Digital At The Foundation Of Natura’s CX Strategy

The multinational beauty brand relies on mature and robust data analysis to deliver contextually customized customer experiences, according to Andrea Alvares, VP of marketing, innovation, and sustainability. She recently spoke to CMO.com about the intersection between marketing and technology.

Digital At The Foundation Of Natura’s CX Strategy

Natura is a Brazilian multinational cosmetics and personal-care manufacturer, with operations in Argentina, Chile, Colombia, the United States, France, Mexico, and Peru. The company, founded in 1969, also has more than 1.8 million consultants who are part of its direct-sales network.

In recent years, Natura added to its portfolio with the acquisitions of British beauty brand The Body Shop and Australia’s Aesop.

Success in the beauty business is very much contingent on customer relationships. Natura relies on mature and robust data analysis to deliver contextually customized customer experiences, according to Andrea Alvares, vice president of marketing, innovation, and sustainability. She recently spoke to CMO.com about the intersection between marketing and technology.

CMO.com: Natura represents what many companies are aiming for today: to be a broad and engaged network. What role has new technologies played from a marketing perspective?

Alvares: Technology is an amplifier for our network. Today, 99% of our product order transactions are done digitally. Our Natura Consultingapplication has been downloaded 500 million times, and this number should only increase. The present and future of direct selling undoubtedly passes through mobile.

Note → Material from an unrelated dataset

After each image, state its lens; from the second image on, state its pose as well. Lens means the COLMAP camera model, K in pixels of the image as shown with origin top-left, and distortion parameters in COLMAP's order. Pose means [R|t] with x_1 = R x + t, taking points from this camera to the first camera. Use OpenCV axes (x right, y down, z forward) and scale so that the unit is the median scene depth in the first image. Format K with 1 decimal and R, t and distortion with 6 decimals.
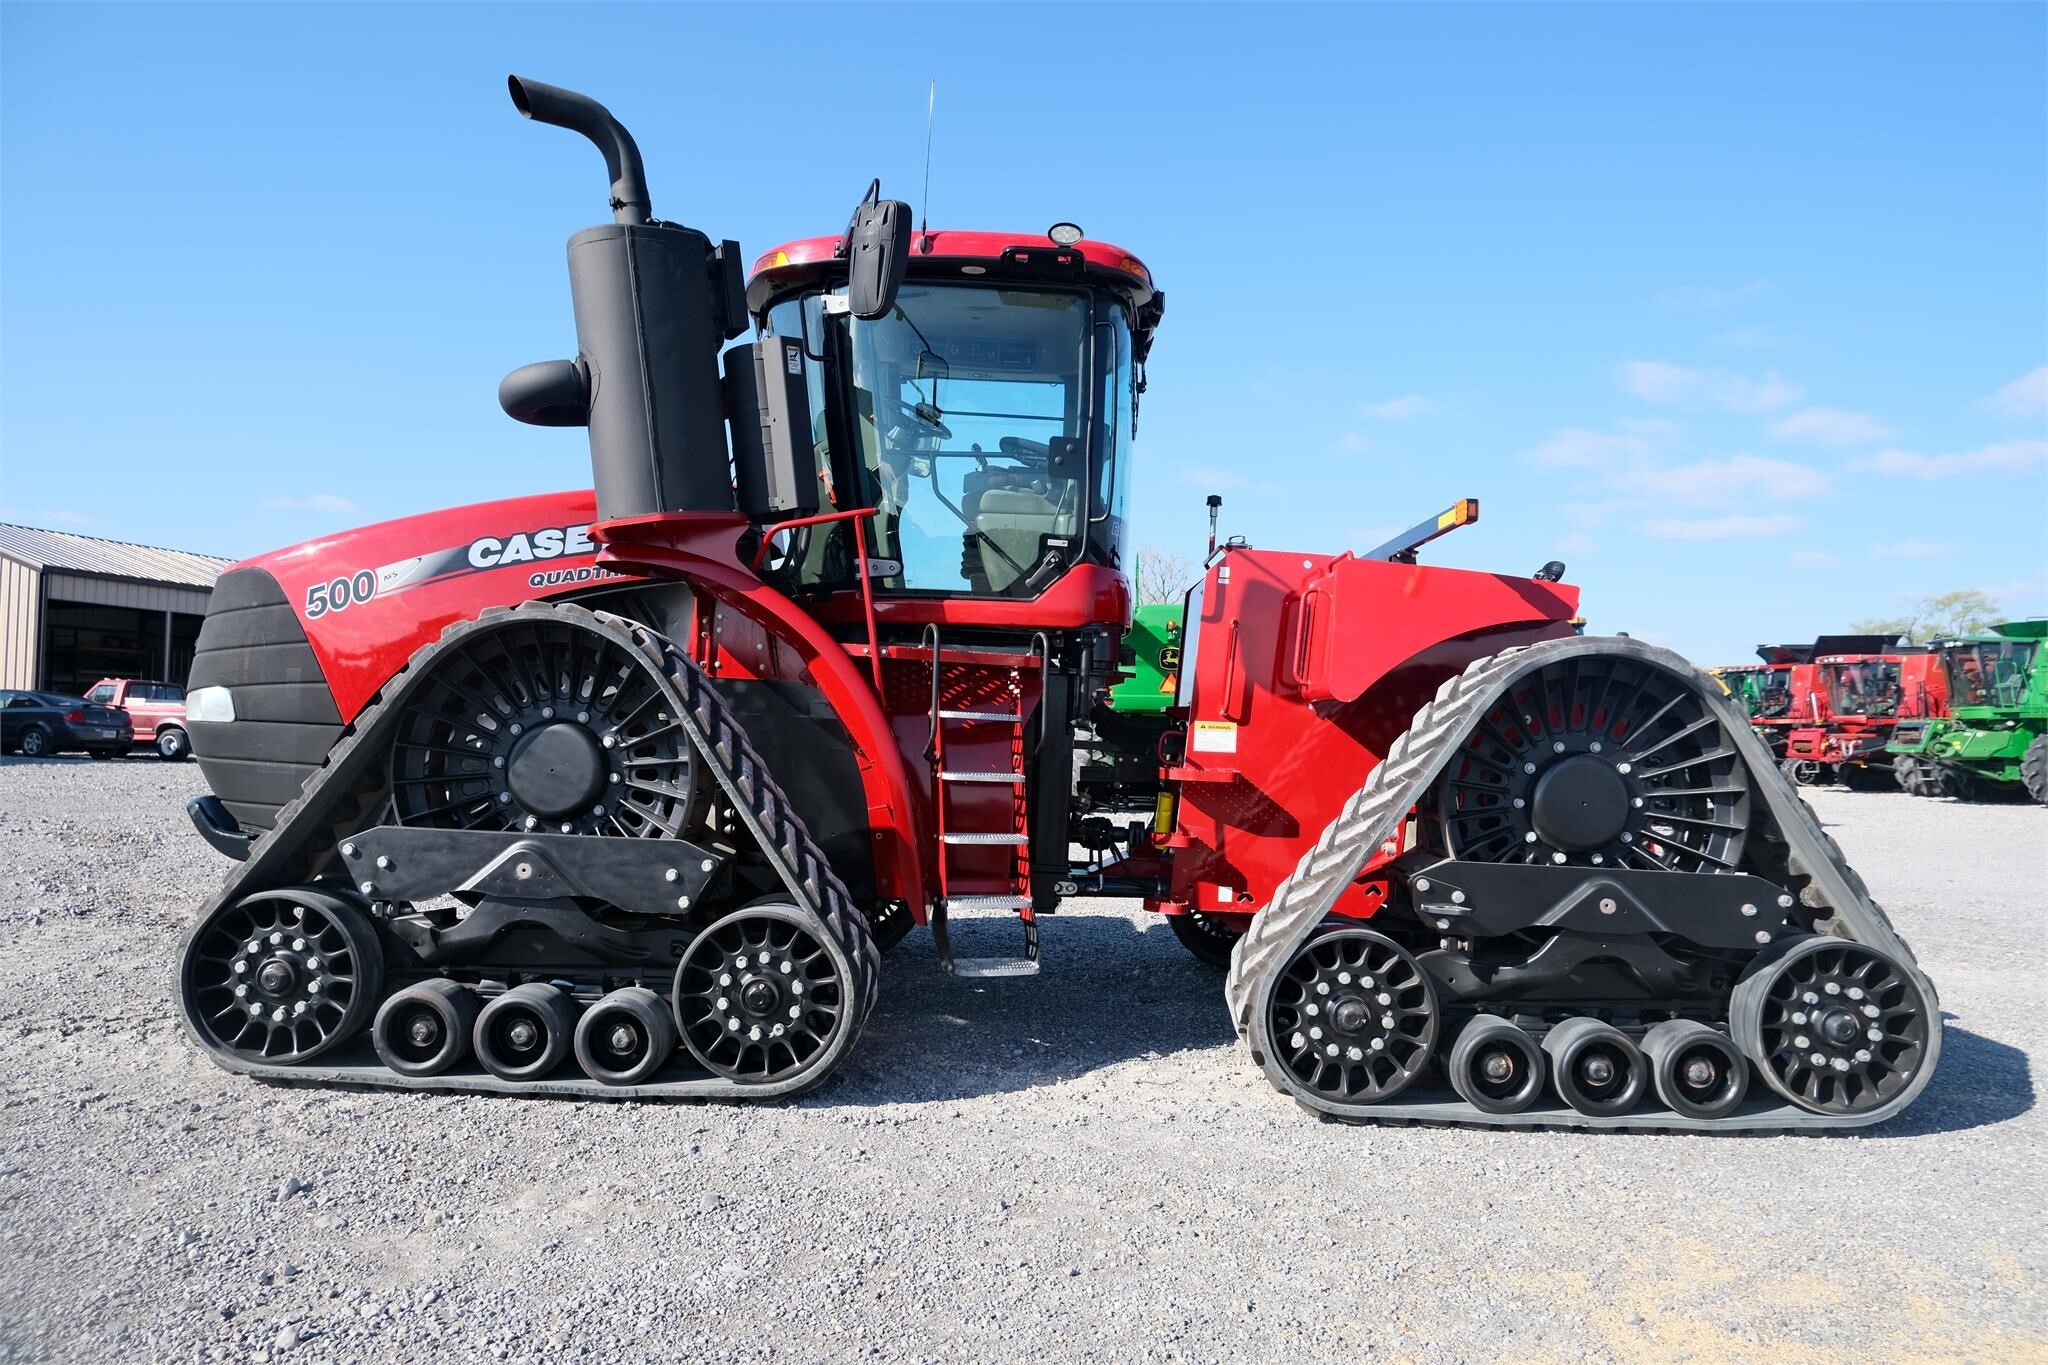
lens RADIAL K [[1278.7, 0, 1025.7], [0, 1278.7, 671.9], [0, 0, 1]] dist [-0.021027, 0.012368]
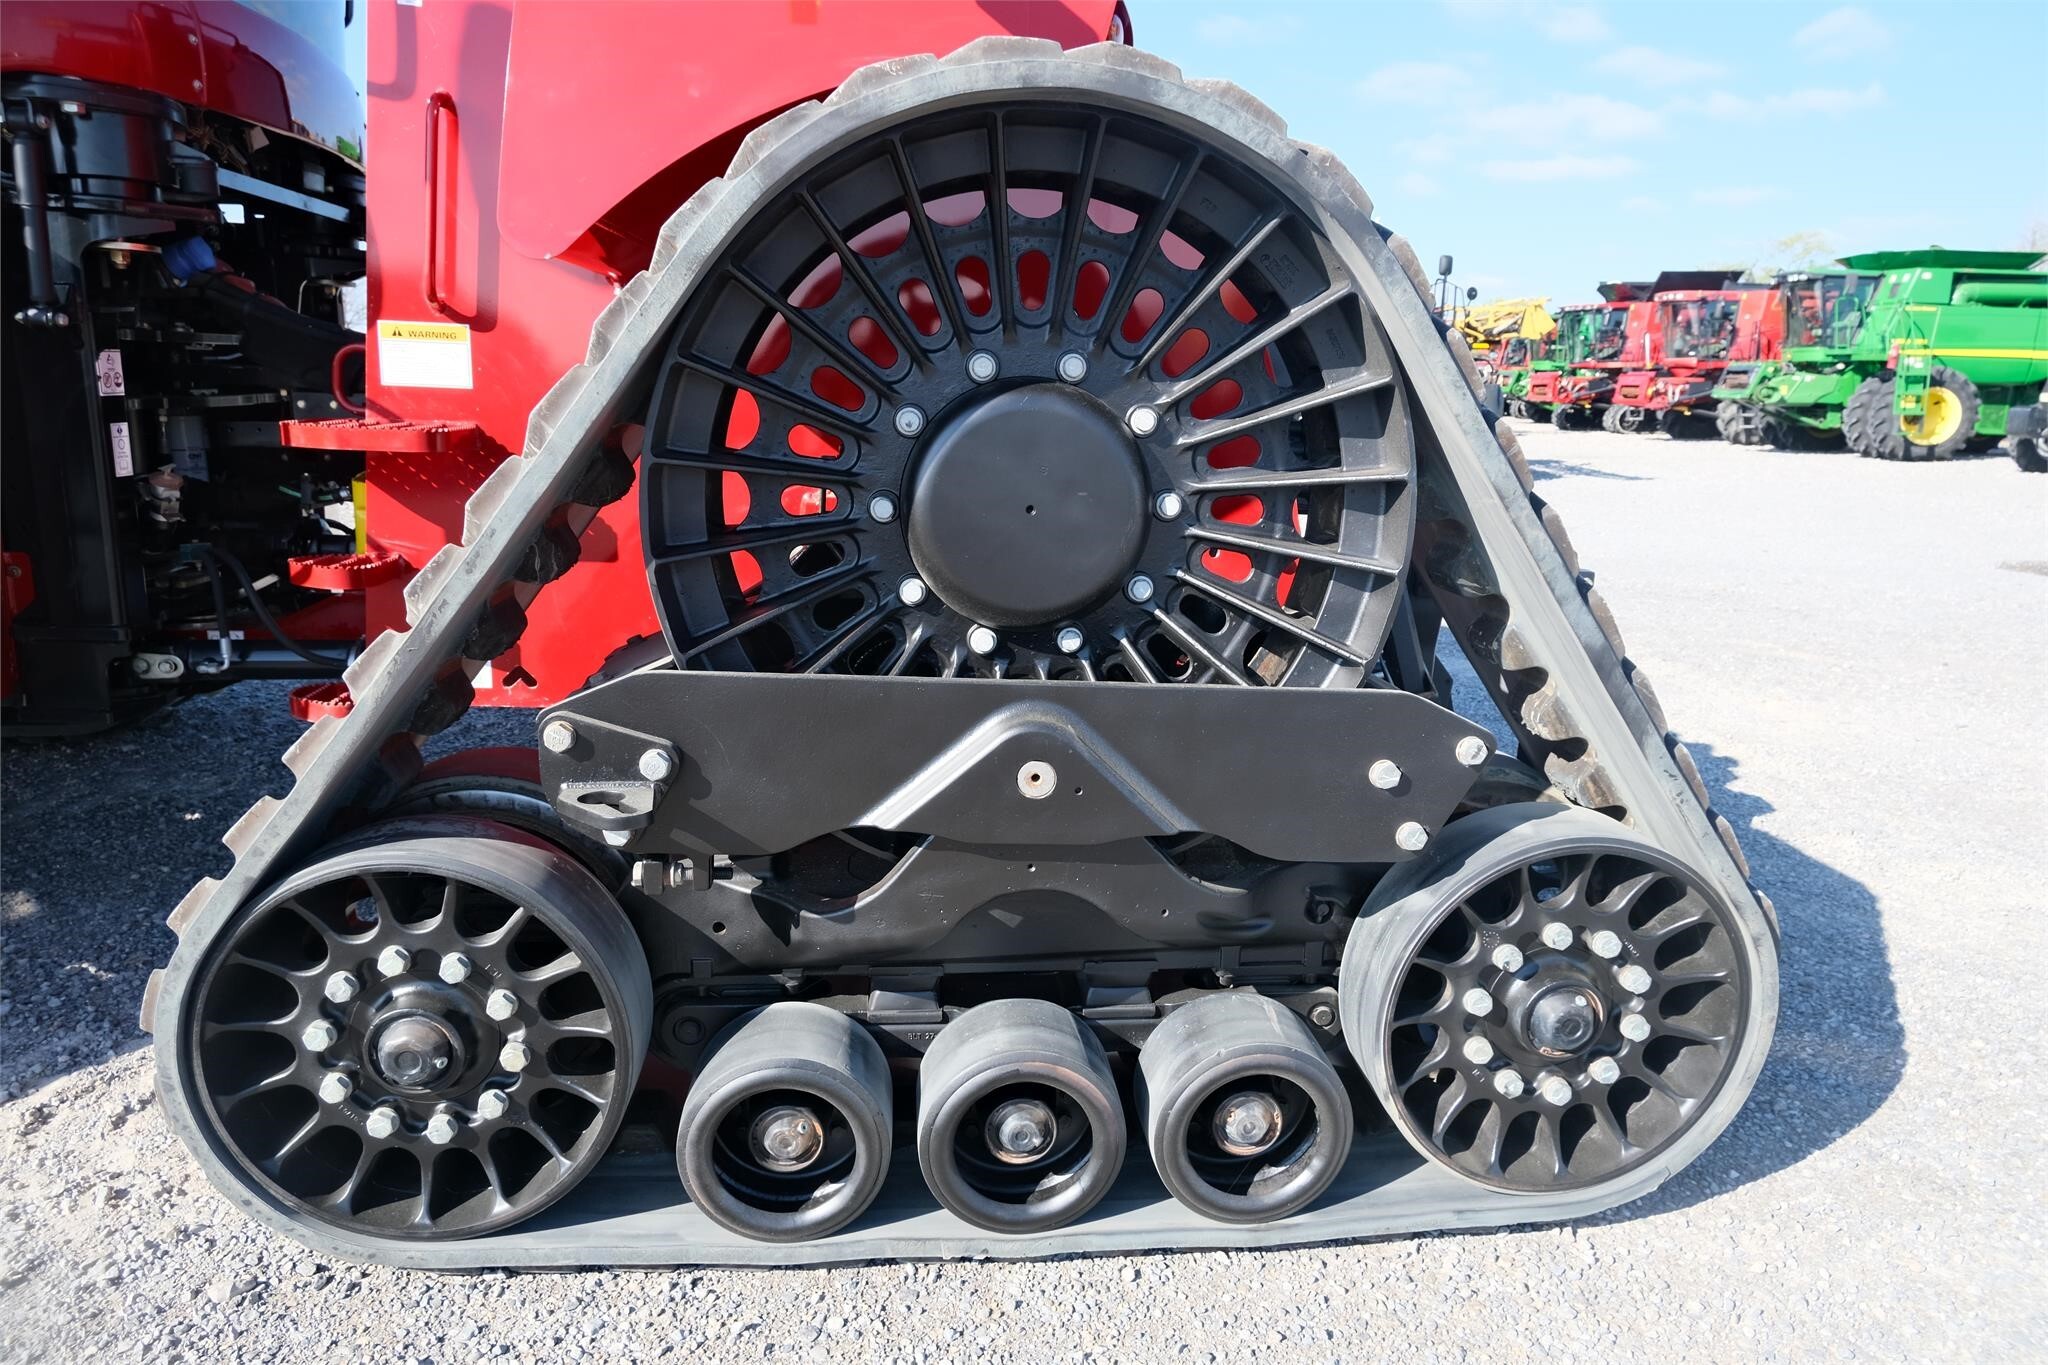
lens RADIAL K [[1297.2, 0, 1029.9], [0, 1297.2, 683.5], [0, 0, 1]] dist [-0.015391, 0.004853]
pose [[0.992772, -0.028239, 0.116644, 0.066022], [-0.004905, 0.961563, 0.274539, 0.007418], [-0.119913, -0.273127, 0.954475, 0.101009]]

CMO.com: Is there a right way for marketers to leverage mobile?

**Alvares:**The watchword is relevance. It is necessary to approach people in the right context by offering them what is appropriate. The challenge in our area is to offer experiences that are relevant to each of these people without interrupting them.

CMO.com: Providing experiences in the right context involves data analysis. Where will this evolution of CRM lead us?

**Alvares:**We are 100% immersed in this process. We have an online monitoring room to analyze aggregate data, sales, consumer interactions, and consultants. But, for any marketing leader, this is a journey, and we are seeing only the tip of the iceberg of what it is possible to do with data analysis. We learn every day, we use bots to test our possibilities, and we are trying to increasingly customize our approach. We are only at the beginning of a big and greater revolution.

CMO.com: Does this revolution reinvent what we know as customer experience?

**Alvares:**We always treat customer experience as a priority. What we have now is a way to follow the different journeys of the final consumer and consultants in our network. With data analysis, we can follow more closely and ensure a greater continuity of the relationships we build. We are obsessed with the integrity of our relationships and believe that customer experience goes through this responsibility.

CMO.com: Considering the influence of technology on people’s behaviors and consumption patterns, what is the profile of the new marketing leader?

Alvares: One of the key features is insatiable curiosity. In a world that changes so much, it is important to be thirsty for learning and sharing. You need a sense of accomplishment and entrepreneurship, courage to take risks and fight, and an ability of materialization. Understanding and liking technology is important, but this is becoming increasingly invisible because technology is so intrinsic in our daily lives. The debate about understanding it or not will not be relevant anymore. It is something that will already be there naturally.